> Directions
Scan the entries below. Return every line that includes "then".
*** Given data ***
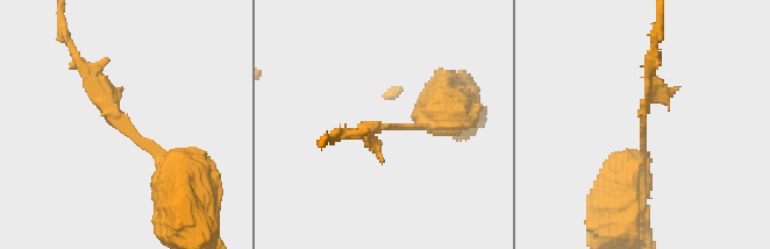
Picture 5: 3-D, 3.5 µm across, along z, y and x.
The arms are 100, 150 nm wide; need the tissue. Inspect: em planes (tint) at (383, 125) of picture 5.

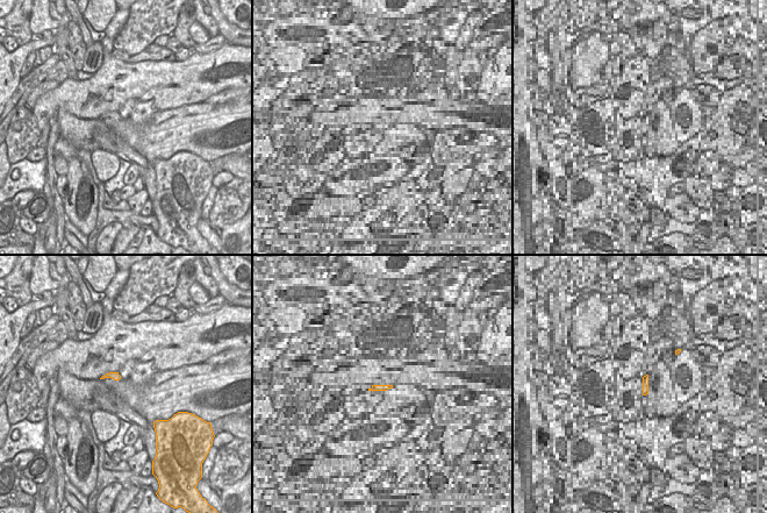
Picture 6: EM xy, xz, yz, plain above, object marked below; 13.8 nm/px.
Accept. It runs along (78, 63), (182, 185) in picture 5; one cell here.

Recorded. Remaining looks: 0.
Stop: no edits; the rest is unchecked.

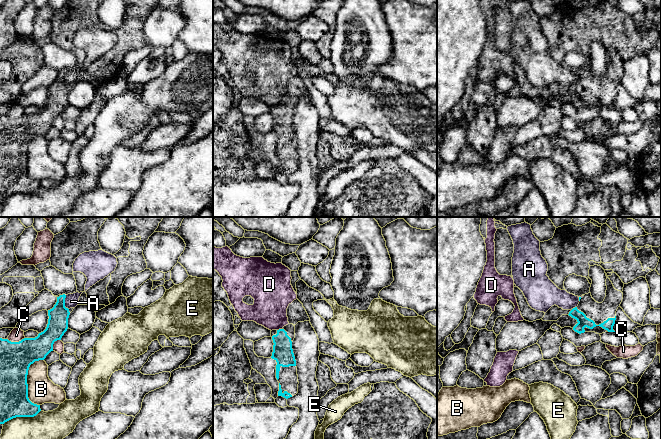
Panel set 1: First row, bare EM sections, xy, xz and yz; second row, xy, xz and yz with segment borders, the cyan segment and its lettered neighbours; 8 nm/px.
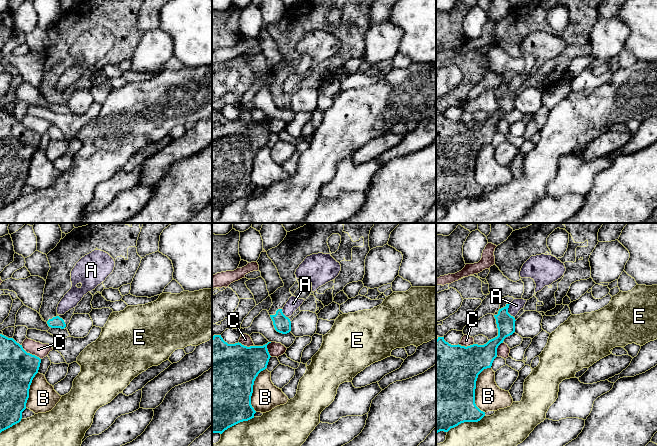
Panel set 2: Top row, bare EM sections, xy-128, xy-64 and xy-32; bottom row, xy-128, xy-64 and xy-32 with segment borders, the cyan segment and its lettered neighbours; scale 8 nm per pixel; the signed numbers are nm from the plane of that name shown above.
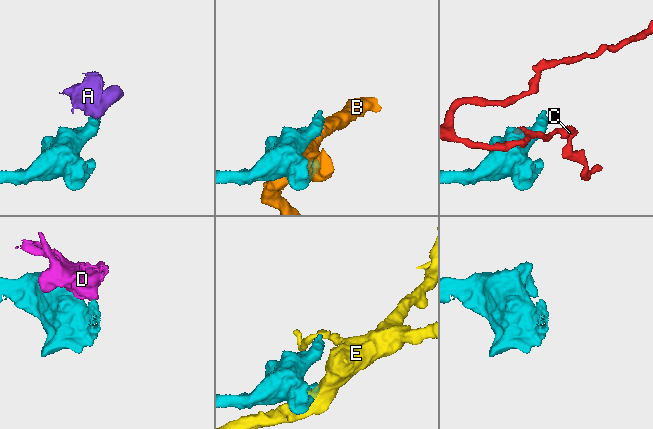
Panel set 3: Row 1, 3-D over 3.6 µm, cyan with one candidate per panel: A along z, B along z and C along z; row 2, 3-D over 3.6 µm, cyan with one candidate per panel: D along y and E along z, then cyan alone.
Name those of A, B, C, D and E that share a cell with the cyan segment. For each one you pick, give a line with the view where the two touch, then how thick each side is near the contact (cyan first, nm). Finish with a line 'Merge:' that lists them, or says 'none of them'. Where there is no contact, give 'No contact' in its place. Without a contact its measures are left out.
***
> Result of the task
Panel set 3: Row 1, 3-D over 3.6 µm, cyan with one candidate per panel: A along z, B along z and C along z; row 2, 3-D over 3.6 µm, cyan with one candidate per panel: D along y and E along z, then cyan alone.
Name those of A, B, C, D and E that share a cell with the cyan segment. For each one you pick, give a line with the view where the two touch, then how thick each side is near the contact (cyan first, nm). Finish with a line 'Merge:' that lists them, or says 'none of them'. Where there is no contact, give 'No contact' in its place. Without a contact its measures are left out.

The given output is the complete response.